[Task inputs Boundary: Start]

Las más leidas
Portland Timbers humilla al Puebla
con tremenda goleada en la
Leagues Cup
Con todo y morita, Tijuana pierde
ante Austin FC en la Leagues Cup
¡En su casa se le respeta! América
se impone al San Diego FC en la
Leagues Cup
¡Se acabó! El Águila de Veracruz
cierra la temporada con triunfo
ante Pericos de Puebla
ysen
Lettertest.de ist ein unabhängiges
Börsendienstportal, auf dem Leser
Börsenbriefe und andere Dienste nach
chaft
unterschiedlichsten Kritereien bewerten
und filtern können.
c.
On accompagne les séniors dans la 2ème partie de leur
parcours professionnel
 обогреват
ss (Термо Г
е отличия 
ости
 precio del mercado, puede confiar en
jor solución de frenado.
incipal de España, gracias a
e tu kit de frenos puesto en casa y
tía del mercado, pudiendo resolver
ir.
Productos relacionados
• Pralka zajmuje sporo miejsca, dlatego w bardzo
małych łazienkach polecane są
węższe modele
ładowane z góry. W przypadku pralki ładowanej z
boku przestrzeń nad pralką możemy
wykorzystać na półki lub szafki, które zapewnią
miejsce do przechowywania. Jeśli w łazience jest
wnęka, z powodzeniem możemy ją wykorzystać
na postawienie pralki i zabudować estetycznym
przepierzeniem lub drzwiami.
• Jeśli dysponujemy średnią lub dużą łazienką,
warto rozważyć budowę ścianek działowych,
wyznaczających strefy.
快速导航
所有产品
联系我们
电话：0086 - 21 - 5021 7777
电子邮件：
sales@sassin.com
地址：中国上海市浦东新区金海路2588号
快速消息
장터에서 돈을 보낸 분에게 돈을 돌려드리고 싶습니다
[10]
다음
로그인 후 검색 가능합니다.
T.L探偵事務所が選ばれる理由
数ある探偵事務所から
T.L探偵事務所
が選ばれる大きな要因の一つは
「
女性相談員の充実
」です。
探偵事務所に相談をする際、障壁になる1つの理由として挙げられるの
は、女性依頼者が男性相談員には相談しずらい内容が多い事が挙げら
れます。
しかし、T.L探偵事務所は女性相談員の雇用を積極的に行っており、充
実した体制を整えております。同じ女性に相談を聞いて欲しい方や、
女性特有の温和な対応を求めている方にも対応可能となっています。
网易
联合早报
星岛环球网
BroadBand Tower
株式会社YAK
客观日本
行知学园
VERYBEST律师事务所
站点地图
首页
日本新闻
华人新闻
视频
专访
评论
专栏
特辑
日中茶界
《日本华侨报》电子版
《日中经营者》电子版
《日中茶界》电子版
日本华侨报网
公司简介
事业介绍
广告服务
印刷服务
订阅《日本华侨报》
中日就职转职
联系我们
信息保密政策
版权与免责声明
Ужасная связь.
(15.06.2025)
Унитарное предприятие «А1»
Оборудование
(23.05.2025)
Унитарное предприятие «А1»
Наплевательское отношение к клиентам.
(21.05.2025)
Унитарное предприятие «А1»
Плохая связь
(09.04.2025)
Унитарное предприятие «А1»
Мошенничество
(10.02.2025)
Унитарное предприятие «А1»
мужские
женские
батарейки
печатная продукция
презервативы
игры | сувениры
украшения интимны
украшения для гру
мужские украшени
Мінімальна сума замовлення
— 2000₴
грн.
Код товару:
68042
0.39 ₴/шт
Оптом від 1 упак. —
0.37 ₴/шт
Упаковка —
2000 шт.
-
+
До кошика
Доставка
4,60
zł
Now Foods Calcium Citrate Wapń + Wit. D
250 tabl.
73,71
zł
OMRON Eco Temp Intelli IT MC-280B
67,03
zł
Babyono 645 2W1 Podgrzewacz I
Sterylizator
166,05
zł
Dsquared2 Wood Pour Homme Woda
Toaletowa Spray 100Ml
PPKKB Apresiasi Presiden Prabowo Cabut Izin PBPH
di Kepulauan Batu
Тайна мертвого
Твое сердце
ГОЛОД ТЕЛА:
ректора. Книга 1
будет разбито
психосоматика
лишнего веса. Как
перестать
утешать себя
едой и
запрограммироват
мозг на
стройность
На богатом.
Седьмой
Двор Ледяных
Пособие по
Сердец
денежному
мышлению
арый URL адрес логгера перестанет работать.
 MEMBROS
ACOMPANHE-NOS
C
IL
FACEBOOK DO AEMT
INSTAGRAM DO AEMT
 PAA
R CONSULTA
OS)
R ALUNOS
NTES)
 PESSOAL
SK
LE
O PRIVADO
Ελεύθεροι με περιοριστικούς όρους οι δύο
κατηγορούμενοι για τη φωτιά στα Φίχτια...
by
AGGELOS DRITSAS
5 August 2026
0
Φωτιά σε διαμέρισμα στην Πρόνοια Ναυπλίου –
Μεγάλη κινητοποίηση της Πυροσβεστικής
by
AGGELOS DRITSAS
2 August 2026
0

[Task inputs Boundary: End]

About this exercise
Everything in the data above should be set down again precisely.

Task output
Las más leidas
Portland Timbers humilla al Puebla
con tremenda goleada en la
Leagues Cup
Con todo y morita, Tijuana pierde
ante Austin FC en la Leagues Cup
¡En su casa se le respeta! América
se impone al San Diego FC en la
Leagues Cup
¡Se acabó! El Águila de Veracruz
cierra la temporada con triunfo
ante Pericos de Puebla
ysen
Lettertest.de ist ein unabhängiges
Börsendienstportal, auf dem Leser
Börsenbriefe und andere Dienste nach
chaft
unterschiedlichsten Kritereien bewerten
und filtern können.
c.
On accompagne les séniors dans la 2ème partie de leur
parcours professionnel
 обогреват
ss (Термо Г
е отличия 
ости
 precio del mercado, puede confiar en
jor solución de frenado.
incipal de España, gracias a
e tu kit de frenos puesto en casa y
tía del mercado, pudiendo resolver
ir.
Productos relacionados
• Pralka zajmuje sporo miejsca, dlatego w bardzo
małych łazienkach polecane są
węższe modele
ładowane z góry. W przypadku pralki ładowanej z
boku przestrzeń nad pralką możemy
wykorzystać na półki lub szafki, które zapewnią
miejsce do przechowywania. Jeśli w łazience jest
wnęka, z powodzeniem możemy ją wykorzystać
na postawienie pralki i zabudować estetycznym
przepierzeniem lub drzwiami.
• Jeśli dysponujemy średnią lub dużą łazienką,
warto rozważyć budowę ścianek działowych,
wyznaczających strefy.
快速导航
所有产品
联系我们
电话：0086 - 21 - 5021 7777
电子邮件：
sales@sassin.com
地址：中国上海市浦东新区金海路2588号
快速消息
장터에서 돈을 보낸 분에게 돈을 돌려드리고 싶습니다
[10]
다음
로그인 후 검색 가능합니다.
T.L探偵事務所が選ばれる理由
数ある探偵事務所から
T.L探偵事務所
が選ばれる大きな要因の一つは
「
女性相談員の充実
」です。
探偵事務所に相談をする際、障壁になる1つの理由として挙げられるの
は、女性依頼者が男性相談員には相談しずらい内容が多い事が挙げら
れます。
しかし、T.L探偵事務所は女性相談員の雇用を積極的に行っており、充
実した体制を整えております。同じ女性に相談を聞いて欲しい方や、
女性特有の温和な対応を求めている方にも対応可能となっています。
网易
联合早报
星岛环球网
BroadBand Tower
株式会社YAK
客观日本
行知学园
VERYBEST律师事务所
站点地图
首页
日本新闻
华人新闻
视频
专访
评论
专栏
特辑
日中茶界
《日本华侨报》电子版
《日中经营者》电子版
《日中茶界》电子版
日本华侨报网
公司简介
事业介绍
广告服务
印刷服务
订阅《日本华侨报》
中日就职转职
联系我们
信息保密政策
版权与免责声明
Ужасная связь.
(15.06.2025)
Унитарное предприятие «А1»
Оборудование
(23.05.2025)
Унитарное предприятие «А1»
Наплевательское отношение к клиентам.
(21.05.2025)
Унитарное предприятие «А1»
Плохая связь
(09.04.2025)
Унитарное предприятие «А1»
Мошенничество
(10.02.2025)
Унитарное предприятие «А1»
мужские
женские
батарейки
печатная продукция
презервативы
игры | сувениры
украшения интимны
украшения для гру
мужские украшени
Мінімальна сума замовлення
— 2000₴
грн.
Код товару:
68042
0.39 ₴/шт
Оптом від 1 упак. —
0.37 ₴/шт
Упаковка —
2000 шт.
-
+
До кошика
Доставка
4,60
zł
Now Foods Calcium Citrate Wapń + Wit. D
250 tabl.
73,71
zł
OMRON Eco Temp Intelli IT MC-280B
67,03
zł
Babyono 645 2W1 Podgrzewacz I
Sterylizator
166,05
zł
Dsquared2 Wood Pour Homme Woda
Toaletowa Spray 100Ml
PPKKB Apresiasi Presiden Prabowo Cabut Izin PBPH
di Kepulauan Batu
Тайна мертвого
Твое сердце
ГОЛОД ТЕЛА:
ректора. Книга 1
будет разбито
психосоматика
лишнего веса. Как
перестать
утешать себя
едой и
запрограммироват
мозг на
стройность
На богатом.
Седьмой
Двор Ледяных
Пособие по
Сердец
денежному
мышлению
арый URL адрес логгера перестанет работать.
 MEMBROS
ACOMPANHE-NOS
C
IL
FACEBOOK DO AEMT
INSTAGRAM DO AEMT
 PAA
R CONSULTA
OS)
R ALUNOS
NTES)
 PESSOAL
SK
LE
O PRIVADO
Ελεύθεροι με περιοριστικούς όρους οι δύο
κατηγορούμενοι για τη φωτιά στα Φίχτια...
by
AGGELOS DRITSAS
5 August 2026
0
Φωτιά σε διαμέρισμα στην Πρόνοια Ναυπλίου –
Μεγάλη κινητοποίηση της Πυροσβεστικής
by
AGGELOS DRITSAS
2 August 2026
0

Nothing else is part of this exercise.